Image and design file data
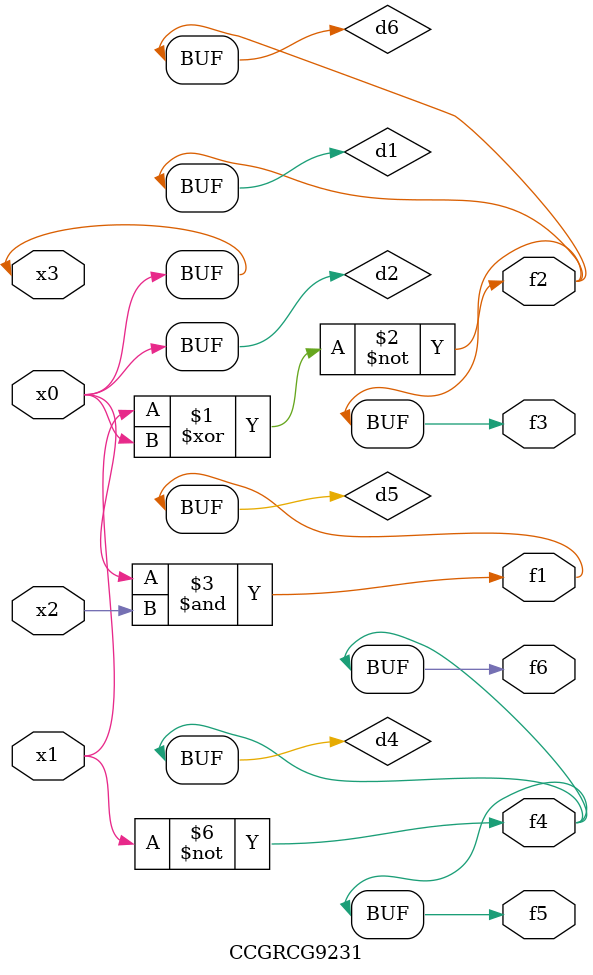
<source format=v>
module CCGRCG9231(
	input x0, x1, x2, x3,
	output f1, f2, f3, f4, f5, f6
);

	wire d1, d2, d3, d4, d5, d6;

	xnor (d1, x1, x3);
	buf (d2, x0, x3);
	nand (d3, x0, x2);
	not (d4, x1);
	nand (d5, d3);
	or (d6, d1);
	assign f1 = d5;
	assign f2 = d6;
	assign f3 = d6;
	assign f4 = d4;
	assign f5 = d4;
	assign f6 = d4;
endmodule

</source>
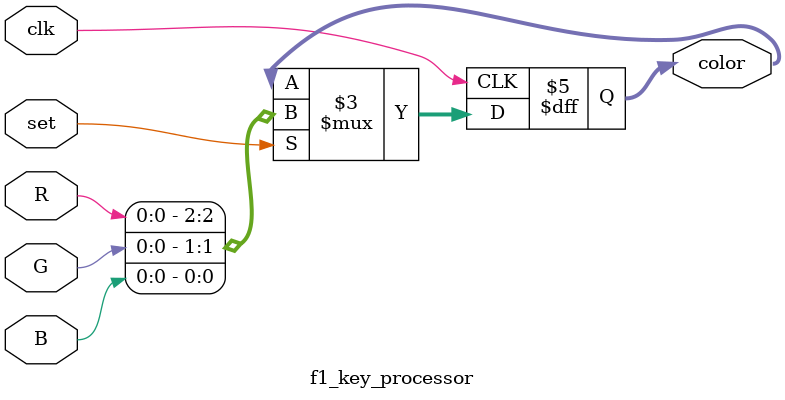
<source format=v>
module f1_key_processor (input wire R,
input wire G,
input wire B,
input wire set,
input wire clk,
output reg [2:0] color
);


// key processor and display processor

initial begin
	color = 3'b000;
end

always @(posedge clk)
begin
	if (set)
	begin
		color <= {R,G,B};
	end
end

endmodule

</source>
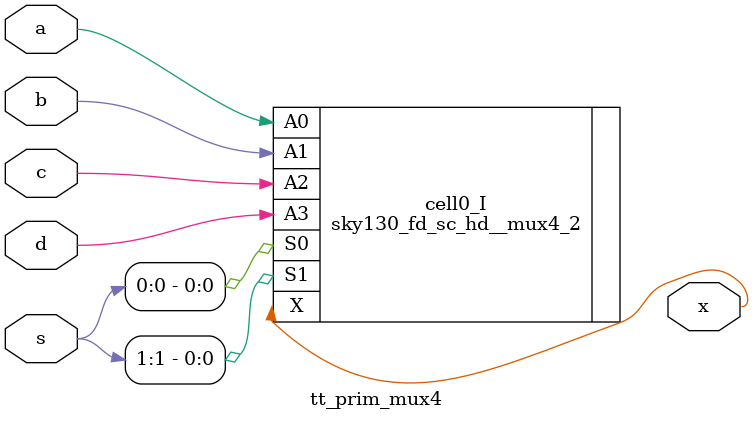
<source format=v>

/*
 * tt_prim_mux4.v
 *
 * TT Primitive
 * Mux4
 *
 * Copyright (c) 2023 Sylvain Munaut <tnt@246tNt.com>
 * SPDX-License-Identifier: Apache-2.0
 */

`default_nettype none

module tt_prim_mux4 (
	input  wire a,
	input  wire b,
	input  wire c,
	input  wire d,
	output wire x,
	input  wire [1:0] s
);

	sky130_fd_sc_hd__mux4_2 cell0_I (
`ifdef WITH_POWER
		.VPWR (1'b1),
		.VGND (1'b0),
		.VPB  (1'b1),
		.VNB  (1'b0),
`endif
		.A0 (a),
		.A1 (b),
		.A2 (c),
		.A3 (d),
		.S0 (s[0]),
		.S1 (s[1]),
		.X  (x)
	);

endmodule // tt_prim_mux4

</source>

## TASK TO COMPLETE
Retype all the records exactly and keep out every picture.

## YOUR RESPONSE
<source format=v>
module CCGRCG9231(
	input x0, x1, x2, x3,
	output f1, f2, f3, f4, f5, f6
);

	wire d1, d2, d3, d4, d5, d6;

	xnor (d1, x1, x3);
	buf (d2, x0, x3);
	nand (d3, x0, x2);
	not (d4, x1);
	nand (d5, d3);
	or (d6, d1);
	assign f1 = d5;
	assign f2 = d6;
	assign f3 = d6;
	assign f4 = d4;
	assign f5 = d4;
	assign f6 = d4;
endmodule

</source>
<source format=v>
module f1_key_processor (input wire R,
input wire G,
input wire B,
input wire set,
input wire clk,
output reg [2:0] color
);


// key processor and display processor

initial begin
	color = 3'b000;
end

always @(posedge clk)
begin
	if (set)
	begin
		color <= {R,G,B};
	end
end

endmodule

</source>
<source format=v>

/*
 * tt_prim_mux4.v
 *
 * TT Primitive
 * Mux4
 *
 * Copyright (c) 2023 Sylvain Munaut <tnt@246tNt.com>
 * SPDX-License-Identifier: Apache-2.0
 */

`default_nettype none

module tt_prim_mux4 (
	input  wire a,
	input  wire b,
	input  wire c,
	input  wire d,
	output wire x,
	input  wire [1:0] s
);

	sky130_fd_sc_hd__mux4_2 cell0_I (
`ifdef WITH_POWER
		.VPWR (1'b1),
		.VGND (1'b0),
		.VPB  (1'b1),
		.VNB  (1'b0),
`endif
		.A0 (a),
		.A1 (b),
		.A2 (c),
		.A3 (d),
		.S0 (s[0]),
		.S1 (s[1]),
		.X  (x)
	);

endmodule // tt_prim_mux4

</source>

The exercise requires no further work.